**Soal latihan:**
• A. Berapa wawancara yang dilakukan peneliti sejak 2017 menurut teks tentang karakter Gen Z?
• B. Salin tanpa perubahan bagian teks tentang karakter Gen Z yang dimulai dengan "- Berjuang untuk" dan berlanjut sampai "AS dan Inggris.".

***** Cuplikan teks

Generasi Z atau Gen Z saat ini tengah memasuki masa remaja hingga meniti karier. Mereka lazimnya dikategorikan sebagai yang terlahir di pertengahan-akhir 1990-an hingga awal 2010-an, khususnya 1997-2012.
Memasuki periode mencari jati diri dan membangun karier, mengenal potensi diri jadi salah satu kunci bagi Gen Z untuk mengoptimalkan peluang yang terbuka.
Berdasarkan sejumlah studi, ada berbagai karakter Gen Z yang dapat dikenali dan diasah menjadi modal menavigasi masa depan. Simak plus-minus karakter Gen Z di bawah ini.
SCROLL TO CONTINUE WITH CONTENT
Kelebihan Karakter Gen Z
Hasil Studi 1
Hasil studi Roberta Katz dari Pusat Studi Lanjutan Ilmu Perilaku, Stanford University dan rekan-rekan yang dipublikasi di buku Gen Z, Explained: The Art of Living in a Digital Age (2021) menunjukkan Gen Z punya kelebihan ini:
- Mandiri.
- Sangat peduli pada orang lain.
- Berjuang untuk keberagaman masyarakat.
- Kolaboratif dan sosial.
- Menghargai fleksibilitas, relevansi, dan otentisitas.
Penelitian mereka menunjukkan akses digital Gen Z yang lebih luas sejak kecil memungkinkan mereka belajar mengenai orang dan budaya luar di berbagai penjuru dunia. Keistimewaan ini memungkinkan Gen Z lebih menghargai keberagaman dan menemukan identitas unik sendiri.
Kendati dipandang malas, Gen Z mengembangkan caranya sendiri untuk memperoleh pendapatan. Misalnya dengan berjualan atau membuat konten.
Pada studi ini, sejak 2017, peneliti melakukan 120 wawancara di Stanford, Foothill College California, dan Lancaster University. Mereka juga melakukan sejumlah diskusi terpumpun serta 2 survei pada 2.000 orang usia 18-25 tahun di AS dan Inggris.
Mereka juga mencari tahu cara anak muda Gen Z mengekspresikan diri dengan menganalisis korpus iGen. Repositori digital ini berisi 70 juta item bahasa lisan dan tulisan orang usia 16-25 tahun dari hasil transkrip dan wawancara peneliti dan diskusi terpumpun; data publik dari Twitter, Reddit, Twitch, 4chan, Youtube; meme dan copypasta Facebook zerta Instagram.

**********
***** Entri kumpulan data

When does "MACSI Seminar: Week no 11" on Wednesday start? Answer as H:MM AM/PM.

**********
***** Entri kumpulan data

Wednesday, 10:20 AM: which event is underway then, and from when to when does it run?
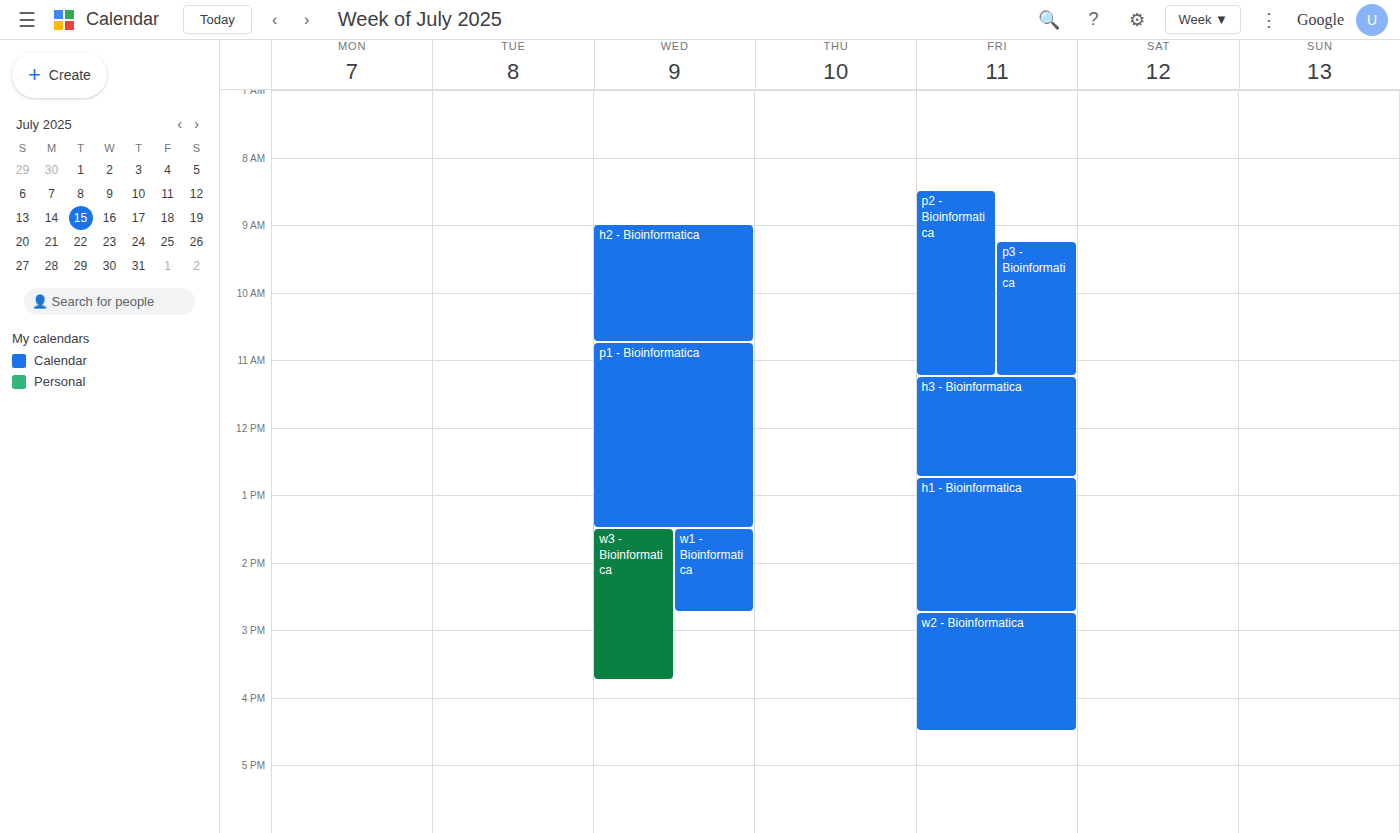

**********

**Jawaban tiap soal:**
• A. Sebanyak 120 wawancara.

• B.
- Berjuang untuk keberagaman masyarakat.
- Kolaboratif dan sosial.
- Menghargai fleksibilitas, relevansi, dan otentisitas.
Penelitian mereka menunjukkan akses digital Gen Z yang lebih luas sejak kecil memungkinkan mereka belajar mengenai orang dan budaya luar di berbagai penjuru dunia. Keistimewaan ini memungkinkan Gen Z lebih menghargai keberagaman dan menemukan identitas unik sendiri.
Kendati dipandang malas, Gen Z mengembangkan caranya sendiri untuk memperoleh pendapatan. Misalnya dengan berjualan atau membuat konten.
Pada studi ini, sejak 2017, peneliti melakukan 120 wawancara di Stanford, Foothill College California, dan Lancaster University. Mereka juga melakukan sejumlah diskusi terpumpun serta 2 survei pada 2.000 orang usia 18-25 tahun di AS dan Inggris.